I unlocked the door, pulled out the M.G. and was just relocking when Ratface appeared.
‘Good evening,’ I said.
‘Were you thinking of paying off your bill?’
‘I’m afraid I’ve not brought very much money out with me.’
‘Well, you can just push that car back and give me the key. I’m not interested in promises or excuses. There’s ten hours’ work gone into that car in addition to the petrol feed, the car burettor, and the gaskets. I don’t mind letting you run on a bit with your lock-up rent, but I’ve come to the end of my patience. Pay up or the car stays here.’
Silently I reached for my wallet and scrutinized the contents. Six pounds ten in notes; pay-day. ‘I could let you have a couple on account,’ I said.
‘I’ve told you. I want the lot.’
‘I’m very sorry, Mr Rickett. I just haven’t got it I’ve been trying to get the money for you.’
‘Well, try a bit harder,’ he said. His face had gone pale with passion and his little pointed head was down dangerously as though he meant to savage me. ‘I don’t want to be hard,’ he said after a moment, relaxing a little, and no doubt realizing that some was better than none. ‘You can take it if you pay half now and your word that I get the rest by the end of next week.’
Half was nearly four pounds. That meant no rent for Mrs Nolan. Or no lunches for me, and no dates with Maura. I suddenly remembered that I was supposed to be seeing her tonight. The thought momentarily distracted me so much that I gave him the four pounds. I made one last stand. ‘Would you mind shoving a couple of gallons in? I think I’m rather low.’
He looked at me and something that could have been a smile crossed his rat face. ‘Well, you’re cool, I must say,’ he said.
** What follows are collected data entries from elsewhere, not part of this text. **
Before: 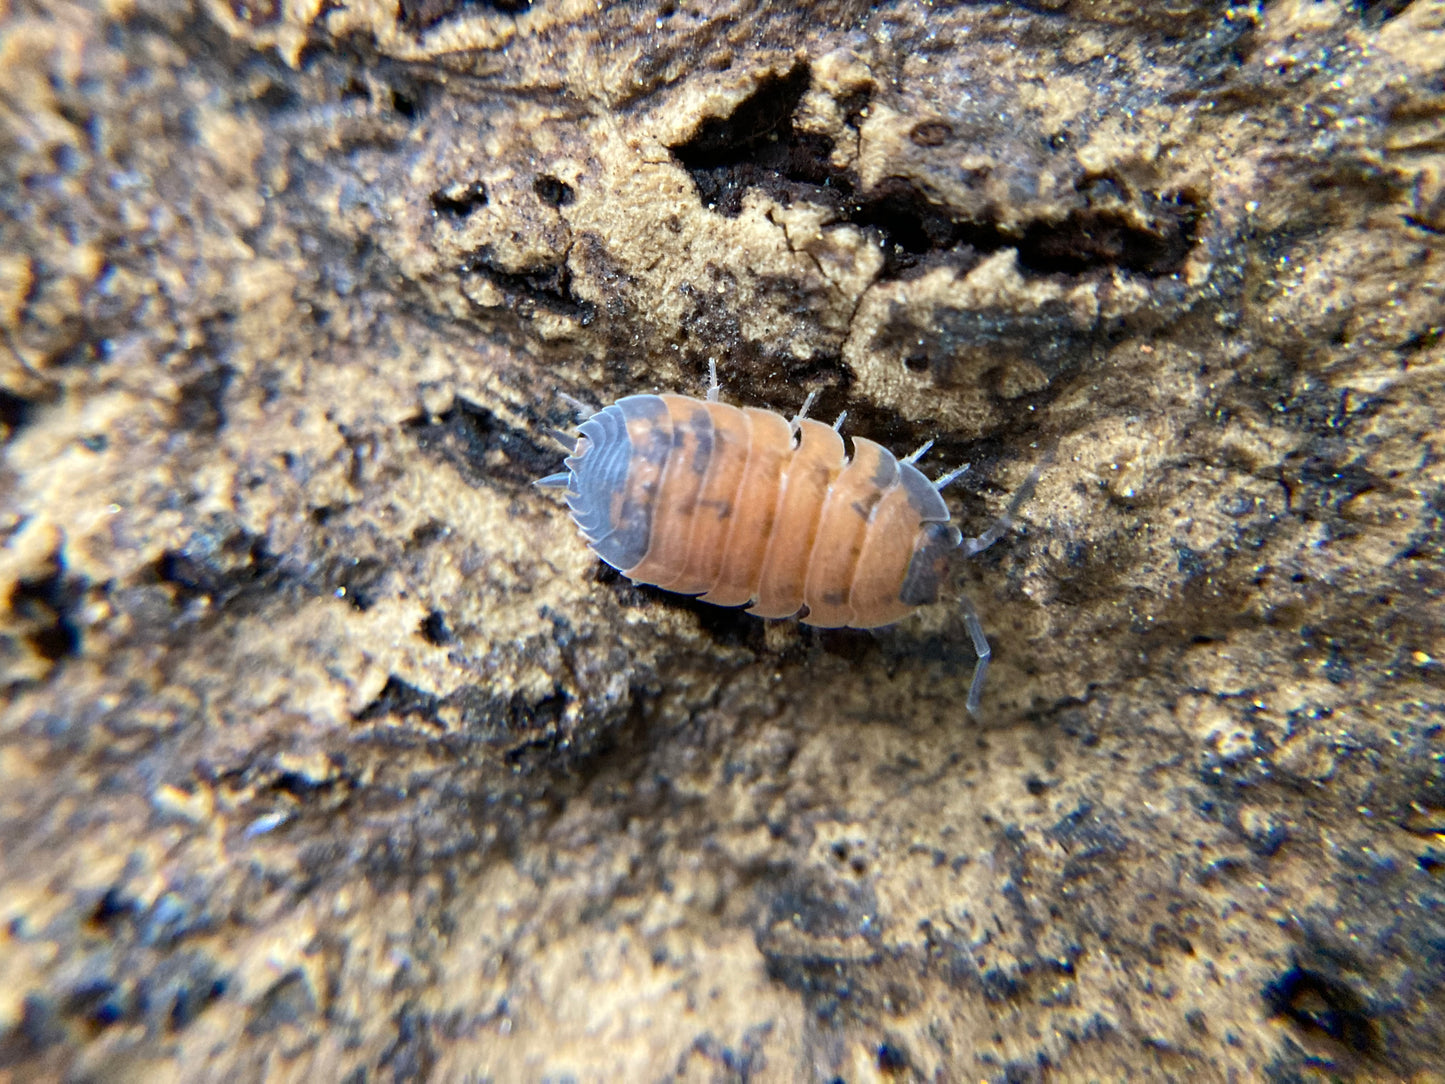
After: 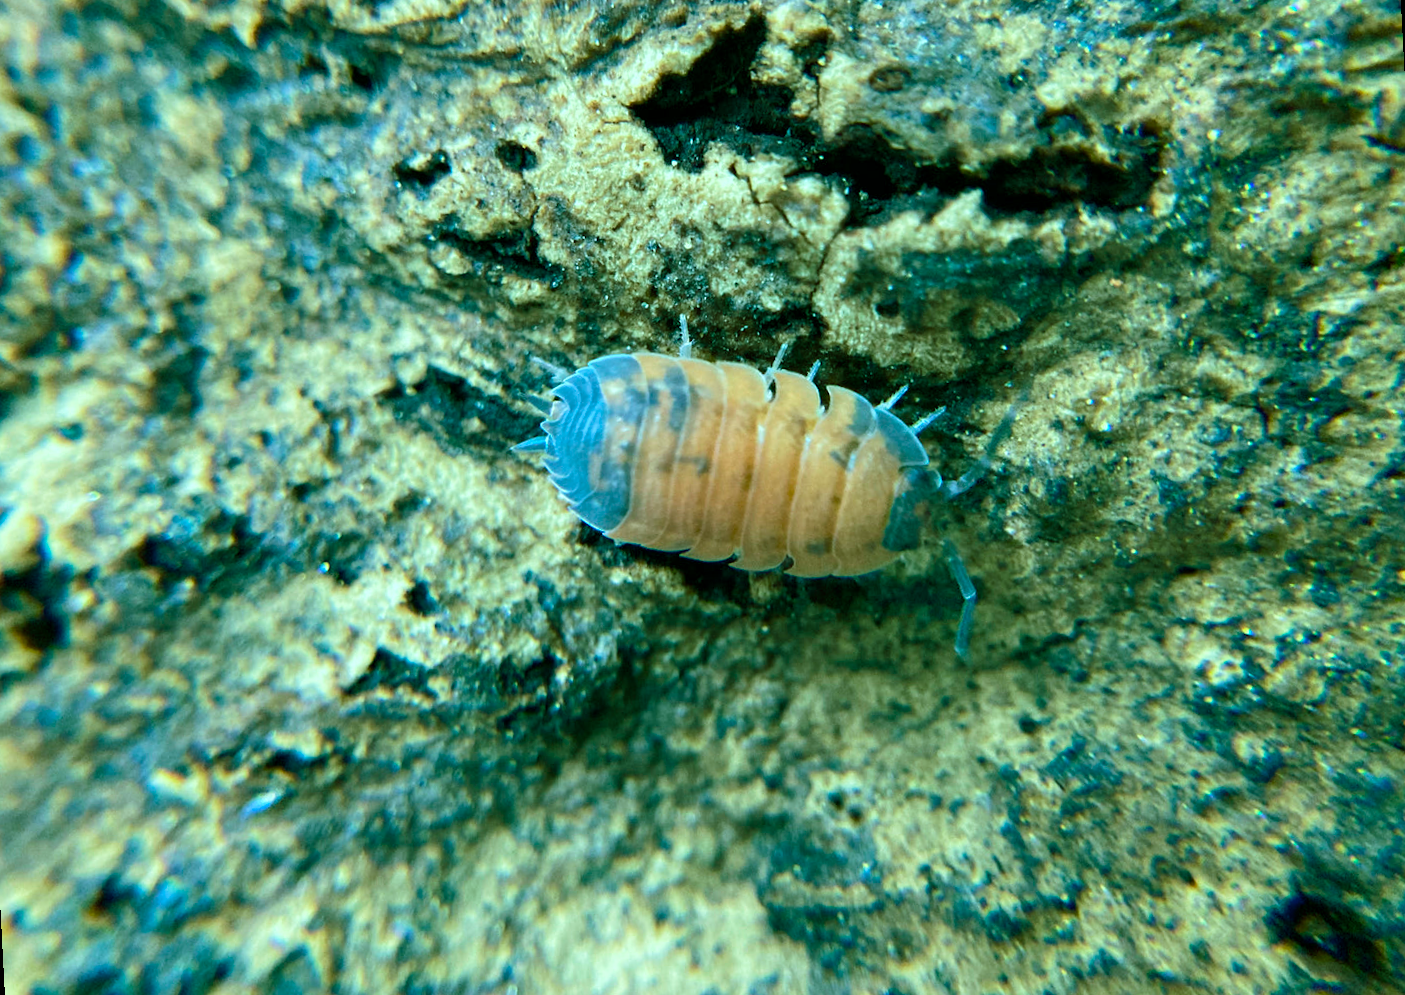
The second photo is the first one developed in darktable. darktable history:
velvia: on, module defaults
color balance rgb: shadows lift › chroma 11.71%, shadows lift › hue 133.46°, power › chroma 2.15%, power › hue 166.83°, highlights gain › chroma 4%, highlights gain › hue 200.2°, perceptual saturation grading › global saturation 18.05%
rotate and perspective: rotation -3°, crop left 0.031, crop right 0.968, crop top 0.07, crop bottom 0.93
But he seemed so taken with the coolness that he actually unlocked the pump and let me have a gallon. ‘There’s one,’ he said, ‘to get you off the premises.’
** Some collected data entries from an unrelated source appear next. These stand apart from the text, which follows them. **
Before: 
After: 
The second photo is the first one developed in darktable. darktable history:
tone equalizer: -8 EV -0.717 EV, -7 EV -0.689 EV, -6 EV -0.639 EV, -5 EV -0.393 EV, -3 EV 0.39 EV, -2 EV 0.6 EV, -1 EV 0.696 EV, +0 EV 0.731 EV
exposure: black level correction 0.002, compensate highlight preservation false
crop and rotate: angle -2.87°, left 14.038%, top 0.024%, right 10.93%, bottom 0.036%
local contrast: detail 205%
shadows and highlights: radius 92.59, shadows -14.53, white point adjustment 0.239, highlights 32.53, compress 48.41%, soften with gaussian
He stood and watched me with the same smile on his face as I backed down the alley, and this tribute to my coolness, added to the pleasure of taking over the wheel, raised my spirits instantly. I backed into the road, pulled her round in two cool, snappy movements, and actually waved to him as I shot up the road. He did not return the wave.
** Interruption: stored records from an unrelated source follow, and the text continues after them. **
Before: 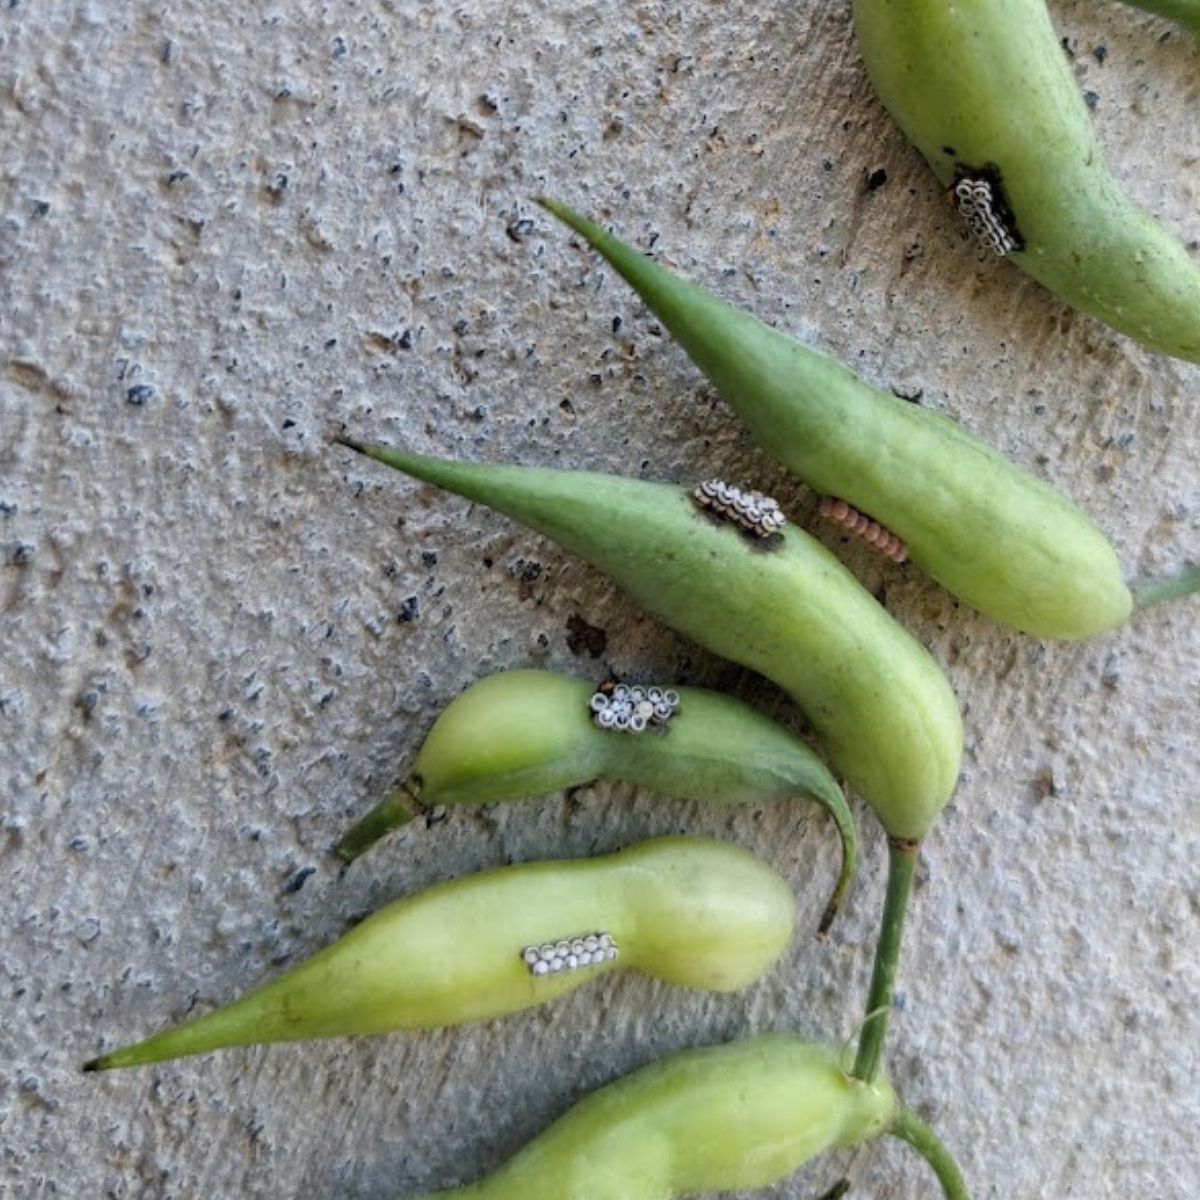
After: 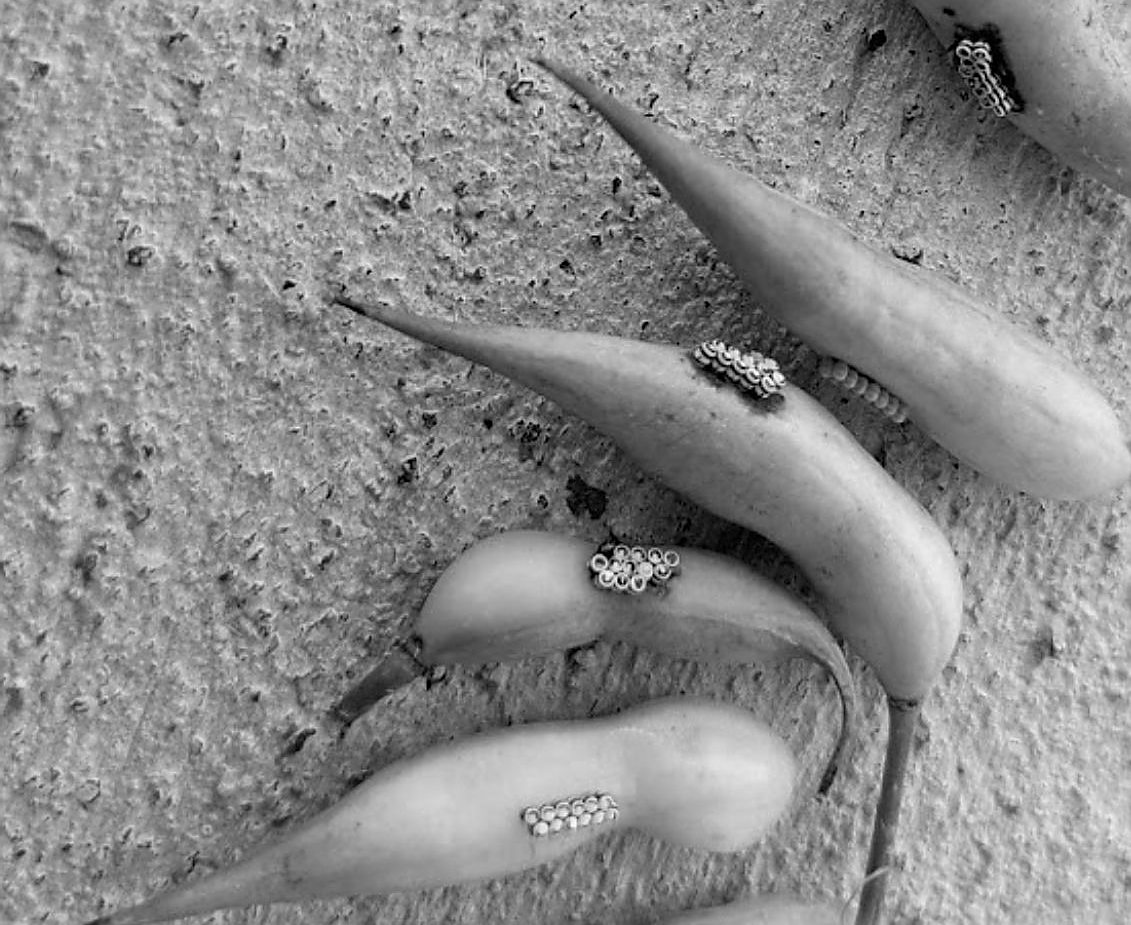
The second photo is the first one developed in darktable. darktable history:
crop and rotate: angle 0.03°, top 11.643%, right 5.651%, bottom 11.189%
monochrome: on, module defaults
color balance rgb: global vibrance -1%, saturation formula JzAzBz (2021)
sharpen: radius 1.4, amount 1.25, threshold 0.7
color correction: highlights b* 3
This aged, red, strap-bound M.G. was my most important possession and if not, in fact, actually priceless, certainly represented to me more than it could possibly fetch. The week before I had bought it I had been unable to think of anything else. There were many things I should have thought of, like getting a flat and some furniture.
One of the troubles was that I had not known what I wanted to do. If the vague haven of the business had not been awaiting me for several years, maybe I would have exerted myself in some
direction. As it was I was lazy, unable to project any alternative to Maminka’s vision of the glorious future that awaited me.
Maminka’s idea of the business was so grotesque that it embarrassed me to hear her talk about it. In my fadier’s day, certainly, it had been a little more attractive – the office had occupied the whole floor, and somewhere in the East End there had been a large warehouse. Since then the Czech glass imports had dried up and the Little Swine had gone in for sidelines. He was now running a rudimentary two-room organization that suited him perfectly.
All through university and the army, on the infrequent trips I had made to see the Little Swine, the business had grown smaller and tattier, and his increasing joviality – ‘Well, Nicolas, we will soon be ordering your desk’ – had depressed me more and more. In the event he hadn’t even done that; I took over the desk of a clerk he sacked.
I had never known if this was all part of some deep-rooted scheme of the Little Swine’s to make the future so unattractive that I would opt out of it, or if his affairs had not merely become with the years a more faithful expression of his personality; whatever it was, the prospect of settling in for life with him held no enchantment.